The Philippine Overseas Employment Administration warned recruitment agencies not to charge placement fees for temporary nonagricultural workers bound for the U.S., particularly Guam where a large military installation is being constructed.
“POEA has adopted a policy that prohibits the charging of placement fees from workers applying for jobs in countries that do not allow charging of such fees since 2001,” the agency said.
“The U.S., including Guam, is now one such country that forbids the charging of placement fees from workers,” it added.
The agency said other countries that prohibit the collection of placement fees from workers include the United Kingdom, Ireland, Israel, the Netherlands, and some parts of Canada like Alberta, Manitoba, British Columbia and Seskatchewan.

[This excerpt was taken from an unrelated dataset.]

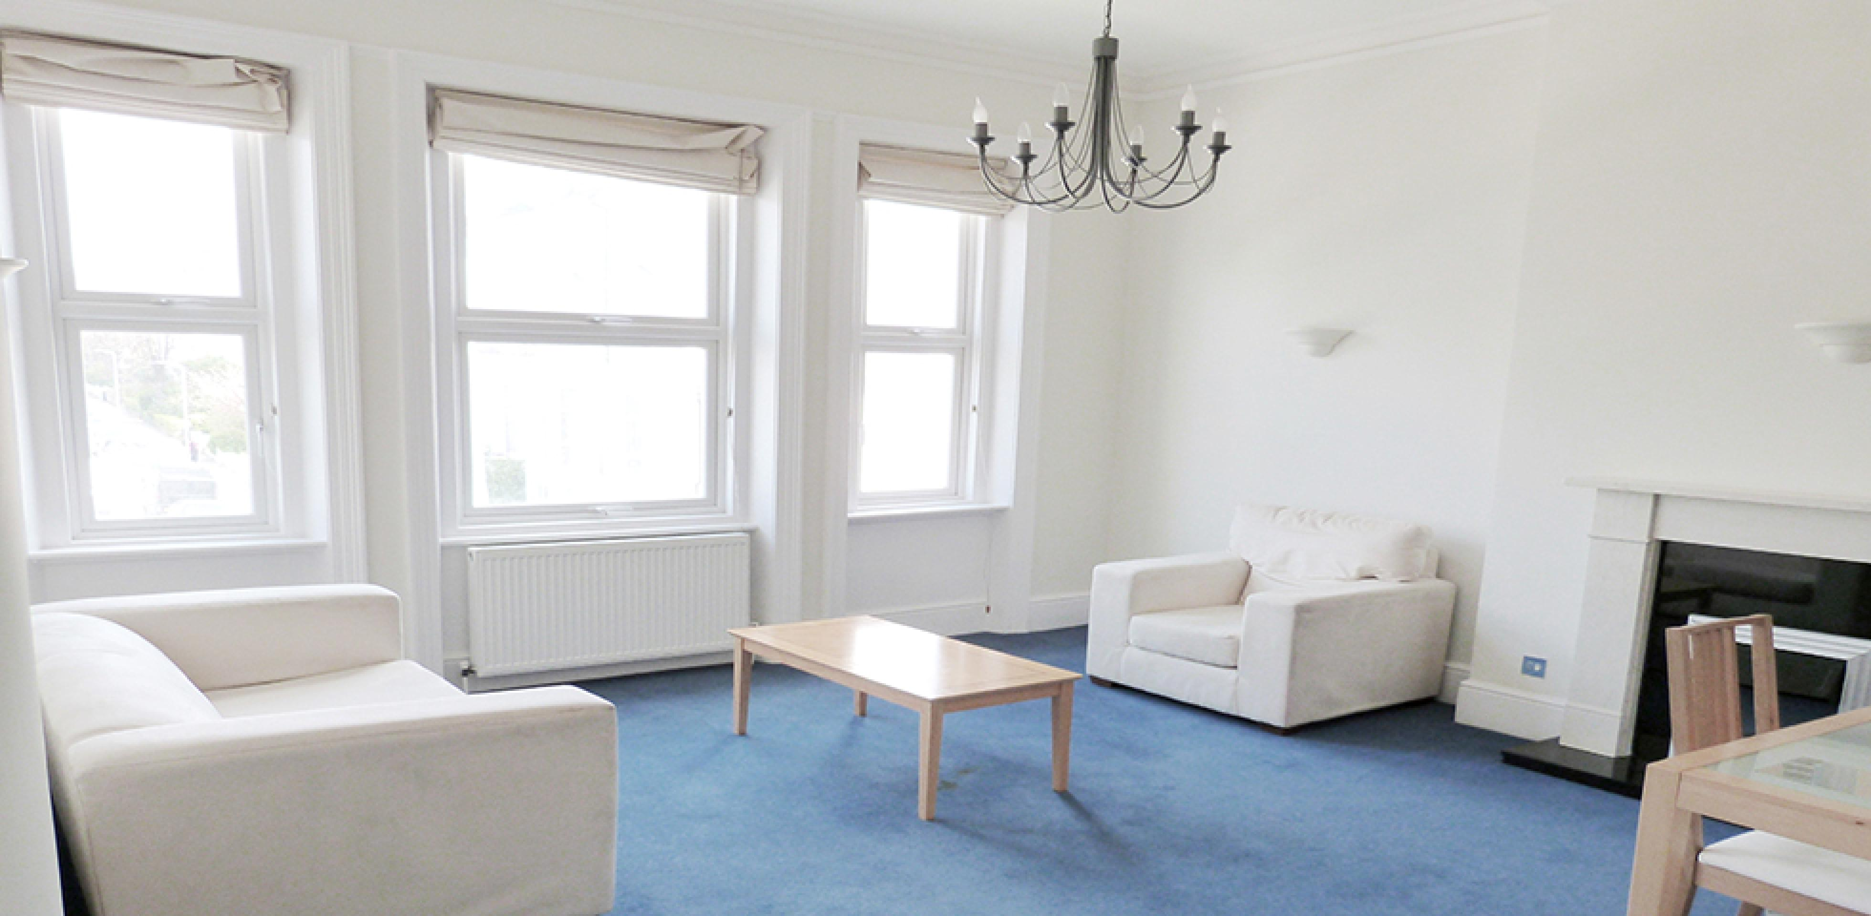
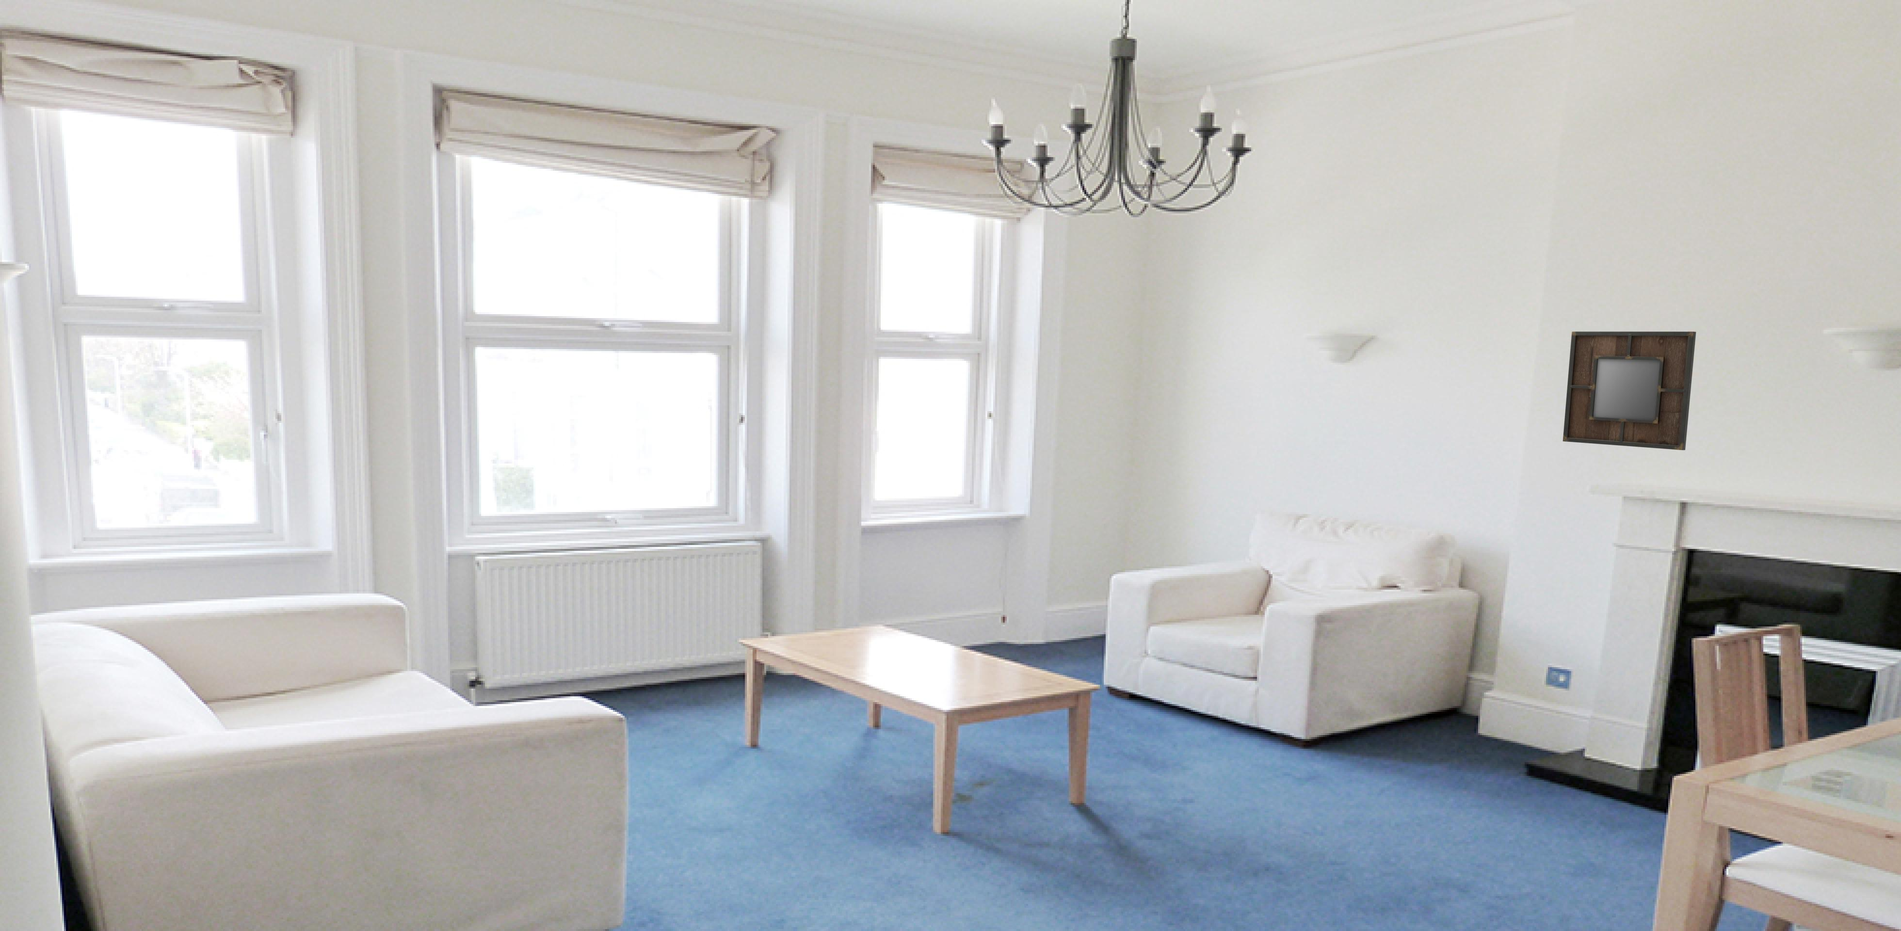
+ home mirror [1563,331,1696,451]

Administrator Jennifer Jardin-Manalili said that recruitment agencies that violate this policy face administrative charges and cancellation of their license.
Philippine Consul General Bayani S. Mercado, in a report to the Department of Foreign Affairs, said he met with U.S. State Department Acting Fraud Prevention Manager Clay Allen to discuss measures that could be jointly undertaken by both countries to inform the public about the “no recruitment fee” policy for workers bound for the U.S. and its territories under the H2-B classification, or nonagricultural temporary worker.
Allen was accompanied by Reynaldo Beltran, consular investigations assistant at the U.S. Embassy in Manila and Douglas Carter of the consular security service.
During the meeting, Allen disclosed that his office had been processing applicants hoping to enter Guam who admitted that they were paying manpower agencies placement or recruitment fees.
He added that Topline Manpower Services, a Philippine-based manpower agency, continued to irregularly operate as a labor recruitment agency despite the U.S. Embassy in Manila’s notification to the POEA.
Allen also expressed his willingness to meet with Philippine government officials, including the Philippine media, for an information campaign on the U.S. policy. He added that his office was looking closely at applications for H2-B workers.
The U.S. Embassy’s antifraud division has been working closely with the Guam Department of Labor and other federal agencies in Guam to ascertain that workers coming from the Philippines are employed in the jobs they were hired for, and at the salary scales stated in their applications.
Labor Secretary Rosalinda Baldoz earlier said that around 1,000 jobs for skilled construction workers on Guam were available to Filipinos with the transfer there of U.S. military facilities from Japan.
Baldoz said that the construction of a $700 million naval hospital was expected to begin early next year in the American territory.